The Pulitzer Prize mocks my cliché writing. ‘The Greats’ laugh down their seasoned noses at me, the lackluster journalist whose competitive edge is buried deep (if it exists at all).
Worst, perhaps, is the former belief that has been sufficiently beat out of my mind: the belief that I was actually a competent writer (before I began journalism school). Truly, I believed journalism school would merely build on my existing talent. Now I’m hoping for a talent transplant from someone who has given up on the mutating journalism industry.
When I think about ever getting a job in journalism I get indescribably depressed. I feel that no matter what I write it will never be good enough. Good enough to change the world for those who desperately need change. Good enough to give hope to the hopeless. Good enough to make myself believe that a “meaningful life has actually been facilitated by an engagement with writing.”
I’ve never truly considered an alternative to journalism. (Ok, I’ve toyed with marrying rich and spending my husband’s wealth on humanitarian projects, and the occasional pair of Christian Louboutins. But then I’d have to be a trophy wife, which would mean giving my look a little more gusto, read: gym time.)

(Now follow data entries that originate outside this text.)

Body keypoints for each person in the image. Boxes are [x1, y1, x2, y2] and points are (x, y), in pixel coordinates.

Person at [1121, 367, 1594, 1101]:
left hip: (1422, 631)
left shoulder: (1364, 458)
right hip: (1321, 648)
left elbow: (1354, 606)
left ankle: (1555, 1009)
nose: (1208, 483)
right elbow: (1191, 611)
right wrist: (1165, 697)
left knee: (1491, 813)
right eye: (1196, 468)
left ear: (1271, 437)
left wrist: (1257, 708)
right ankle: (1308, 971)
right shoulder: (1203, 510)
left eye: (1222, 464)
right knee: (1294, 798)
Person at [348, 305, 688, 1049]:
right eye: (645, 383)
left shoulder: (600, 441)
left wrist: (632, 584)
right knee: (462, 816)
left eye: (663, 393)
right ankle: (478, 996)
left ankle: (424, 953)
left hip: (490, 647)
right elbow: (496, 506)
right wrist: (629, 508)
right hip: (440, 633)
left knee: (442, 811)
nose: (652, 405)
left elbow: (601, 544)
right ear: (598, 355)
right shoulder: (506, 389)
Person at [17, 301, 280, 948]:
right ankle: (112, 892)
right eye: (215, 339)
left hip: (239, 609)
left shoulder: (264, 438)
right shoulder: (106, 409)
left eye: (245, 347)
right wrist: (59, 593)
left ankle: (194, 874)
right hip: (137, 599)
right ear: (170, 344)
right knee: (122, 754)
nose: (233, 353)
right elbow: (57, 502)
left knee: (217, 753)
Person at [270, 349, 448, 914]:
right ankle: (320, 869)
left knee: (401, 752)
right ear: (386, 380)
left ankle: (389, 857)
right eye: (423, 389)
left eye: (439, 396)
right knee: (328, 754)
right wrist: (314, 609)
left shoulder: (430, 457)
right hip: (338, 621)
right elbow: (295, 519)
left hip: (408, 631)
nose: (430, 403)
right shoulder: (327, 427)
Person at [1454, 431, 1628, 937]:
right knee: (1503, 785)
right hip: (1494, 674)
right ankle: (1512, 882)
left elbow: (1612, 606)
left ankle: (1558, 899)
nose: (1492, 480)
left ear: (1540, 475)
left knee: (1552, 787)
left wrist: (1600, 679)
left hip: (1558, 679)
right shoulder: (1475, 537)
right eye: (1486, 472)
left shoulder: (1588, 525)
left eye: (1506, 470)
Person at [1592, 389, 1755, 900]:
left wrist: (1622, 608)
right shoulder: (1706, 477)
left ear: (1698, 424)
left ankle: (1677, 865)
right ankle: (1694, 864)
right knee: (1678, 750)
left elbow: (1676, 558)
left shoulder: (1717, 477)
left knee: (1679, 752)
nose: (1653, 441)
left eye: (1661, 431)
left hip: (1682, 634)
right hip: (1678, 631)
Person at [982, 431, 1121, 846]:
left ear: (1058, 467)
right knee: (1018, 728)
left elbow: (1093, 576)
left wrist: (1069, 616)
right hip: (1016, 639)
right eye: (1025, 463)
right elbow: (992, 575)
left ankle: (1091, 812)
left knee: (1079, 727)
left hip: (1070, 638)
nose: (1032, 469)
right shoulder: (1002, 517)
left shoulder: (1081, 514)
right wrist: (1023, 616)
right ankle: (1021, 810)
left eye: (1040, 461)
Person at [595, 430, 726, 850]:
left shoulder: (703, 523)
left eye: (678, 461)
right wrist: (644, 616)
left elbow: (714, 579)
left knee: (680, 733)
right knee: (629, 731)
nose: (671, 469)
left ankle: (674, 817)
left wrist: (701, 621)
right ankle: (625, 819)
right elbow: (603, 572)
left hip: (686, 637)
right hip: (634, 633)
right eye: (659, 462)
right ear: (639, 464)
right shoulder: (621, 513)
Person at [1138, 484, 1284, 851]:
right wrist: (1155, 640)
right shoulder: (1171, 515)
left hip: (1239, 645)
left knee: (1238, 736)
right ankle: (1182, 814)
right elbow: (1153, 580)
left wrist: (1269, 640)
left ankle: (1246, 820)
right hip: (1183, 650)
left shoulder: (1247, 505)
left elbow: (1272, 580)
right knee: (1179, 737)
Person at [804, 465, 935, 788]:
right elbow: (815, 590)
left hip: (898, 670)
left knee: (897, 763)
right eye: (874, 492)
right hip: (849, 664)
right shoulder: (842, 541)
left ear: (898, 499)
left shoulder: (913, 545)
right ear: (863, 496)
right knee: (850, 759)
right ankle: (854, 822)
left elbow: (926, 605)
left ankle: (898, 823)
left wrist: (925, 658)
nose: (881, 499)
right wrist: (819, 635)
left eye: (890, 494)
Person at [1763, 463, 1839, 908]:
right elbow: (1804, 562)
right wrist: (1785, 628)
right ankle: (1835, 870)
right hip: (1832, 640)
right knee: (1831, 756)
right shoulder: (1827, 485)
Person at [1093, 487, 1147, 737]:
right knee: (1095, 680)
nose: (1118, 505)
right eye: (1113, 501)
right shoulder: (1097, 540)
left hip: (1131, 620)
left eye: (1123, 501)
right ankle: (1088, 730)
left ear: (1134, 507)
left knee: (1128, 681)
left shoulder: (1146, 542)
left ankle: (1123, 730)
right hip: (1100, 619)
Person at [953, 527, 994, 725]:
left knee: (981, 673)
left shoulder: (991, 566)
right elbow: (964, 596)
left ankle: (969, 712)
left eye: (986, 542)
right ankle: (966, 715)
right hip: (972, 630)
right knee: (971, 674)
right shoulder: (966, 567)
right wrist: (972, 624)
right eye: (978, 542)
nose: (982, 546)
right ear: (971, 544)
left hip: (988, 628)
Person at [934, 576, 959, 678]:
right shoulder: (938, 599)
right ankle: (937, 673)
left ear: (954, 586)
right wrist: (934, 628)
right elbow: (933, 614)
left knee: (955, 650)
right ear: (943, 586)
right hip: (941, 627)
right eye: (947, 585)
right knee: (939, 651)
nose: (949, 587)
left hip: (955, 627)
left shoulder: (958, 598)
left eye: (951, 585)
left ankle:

As exam week of my first semester in the professional journalism program has descended I want to sit and cry while listening to David Gray songs. I want to give in to my fantasies about returning to Africa and playing soccer in a brilliant green field with my children from the Maranatha Orphanage. I want to admit that I have no idea whether my heart still yearns for journalism. I want to admit that I may be incapable.
Then I remember, in the abyss of my soul, that writing is balm for days like today. After winter’s wind has whipped away my last reserve of confidence about my future, I remember- I can write for pleasure. I can write without an editor haunting my sentence structure or lecturing about run-ons. I can write with Pandora in the background, an office cluttered with homework I’m neglecting and a roommate who interrupts my thoughts with Spanish questions. I can write while weeping on my keyboard, knowing JTech has no dominion in my living room.
“Engaging with the very fabric of life” through writing is lackluster today. But the soothing clack, clack, clack of relaxed fingers on my old keyboard is something more, something vaguely spiritual.